====== DATASET CONTENT

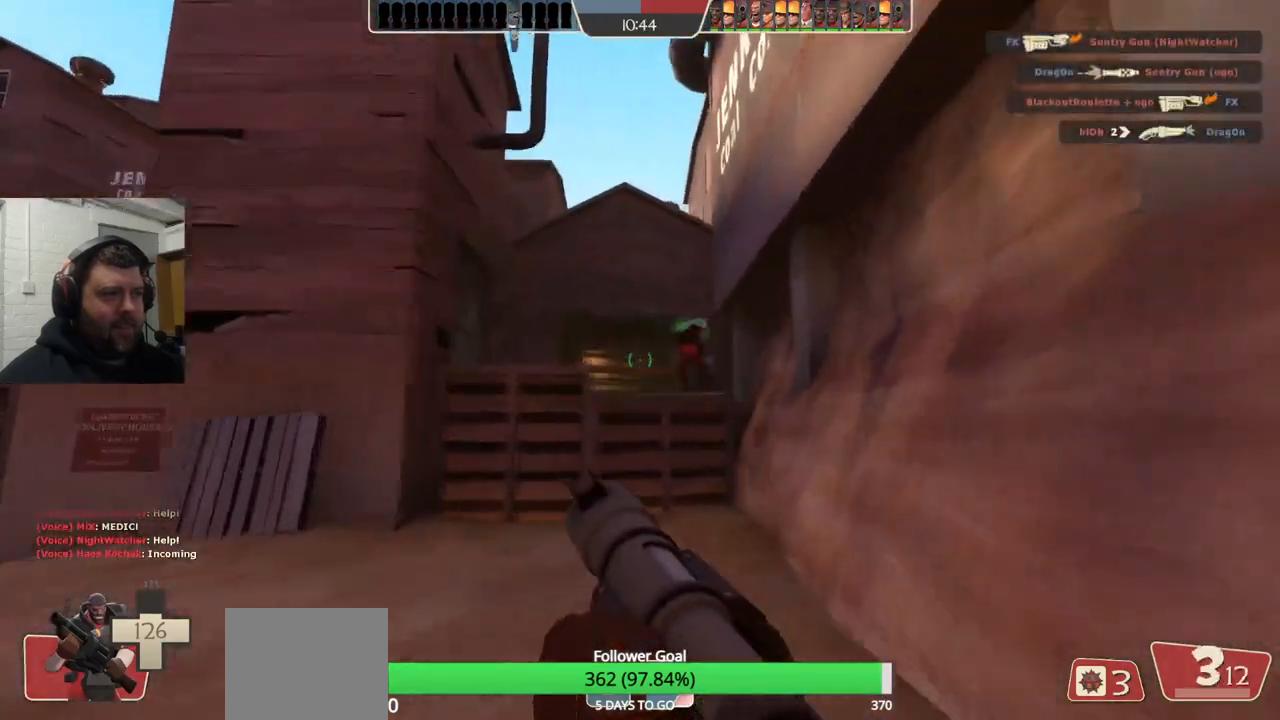
{"buttons": [], "left_stick": "center", "right_stick": "center", "events": [[467, "left_stick", "center"]]}
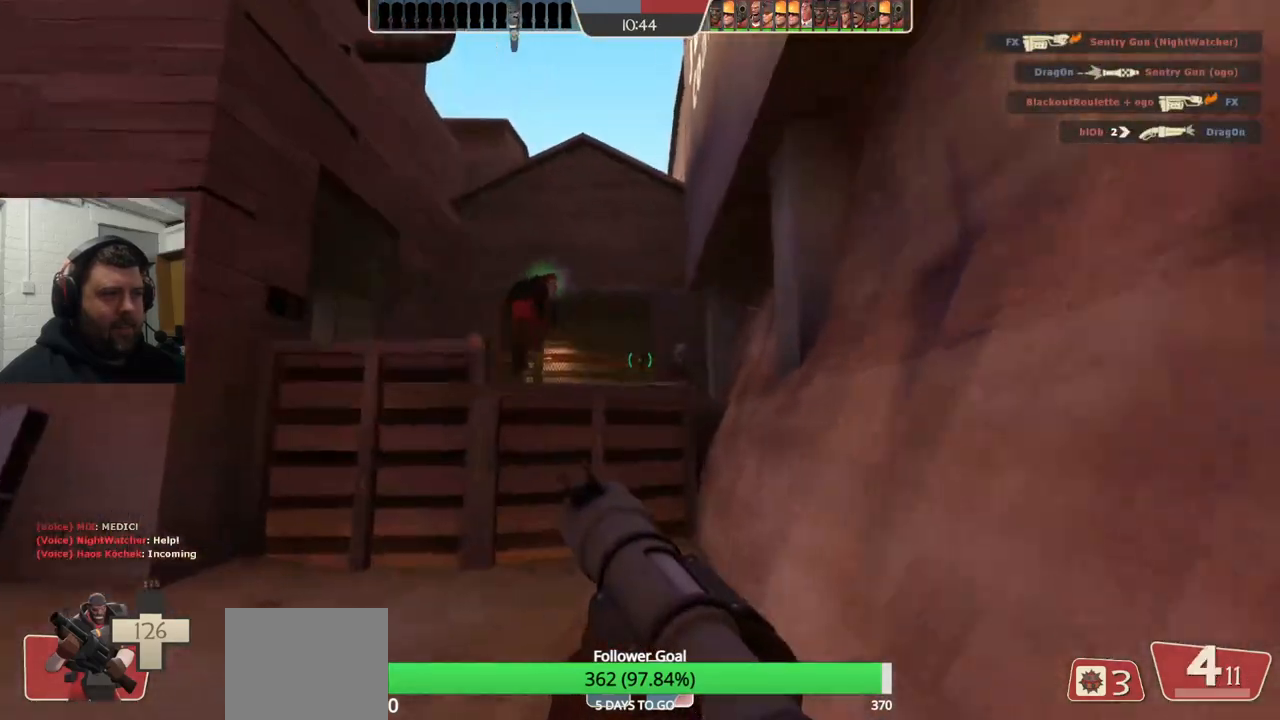
{"buttons": [], "left_stick": "up", "right_stick": "center", "events": [[17, "left_stick", "down-left"], [33, "right_stick", "left"], [150, "left_stick", "up-left"], [233, "right_stick", "center"], [250, "left_stick", "up"]]}
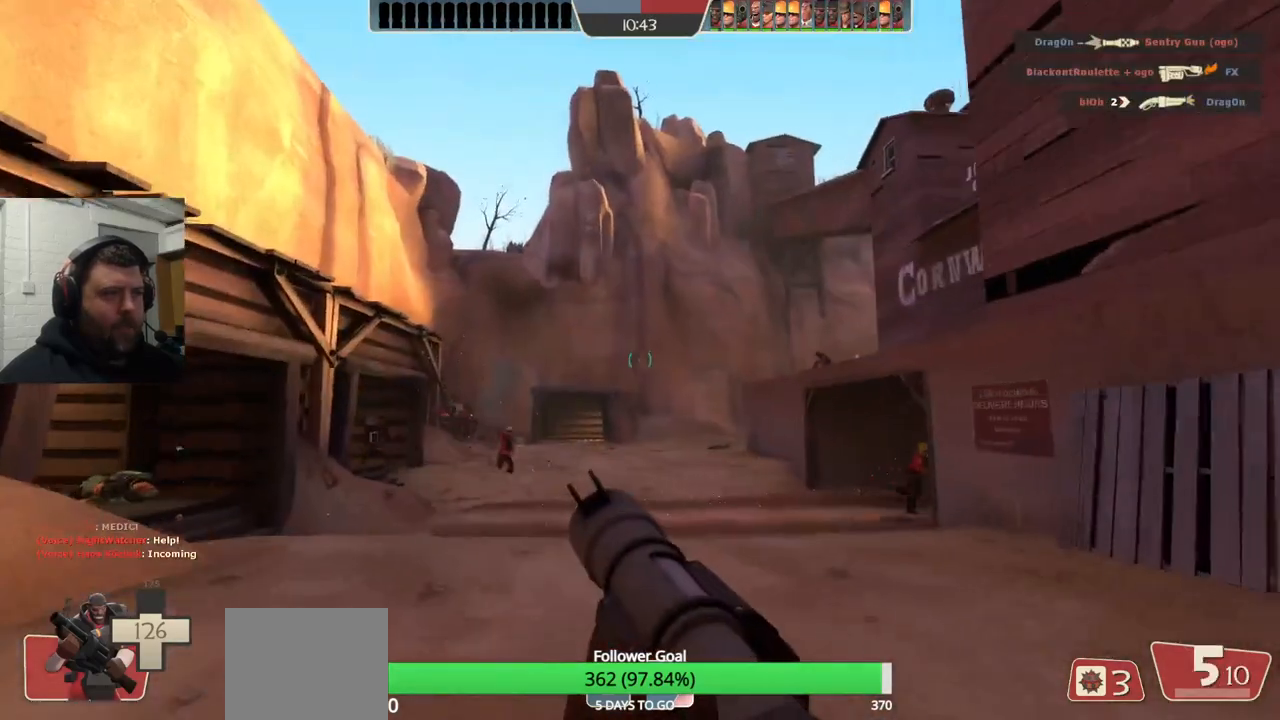
{"buttons": [], "left_stick": "up", "right_stick": "center", "events": []}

============

*ACTIVITY*. Full copy, no pictures: write out each line of the data exactly as it stands.

*SOLUTION FOR THIS EXERCISE*.
{"buttons": [], "left_stick": "center", "right_stick": "center", "events": [[467, "left_stick", "center"]]}
{"buttons": [], "left_stick": "up", "right_stick": "center", "events": [[17, "left_stick", "down-left"], [33, "right_stick", "left"], [150, "left_stick", "up-left"], [233, "right_stick", "center"], [250, "left_stick", "up"]]}
{"buttons": [], "left_stick": "up", "right_stick": "center", "events": []}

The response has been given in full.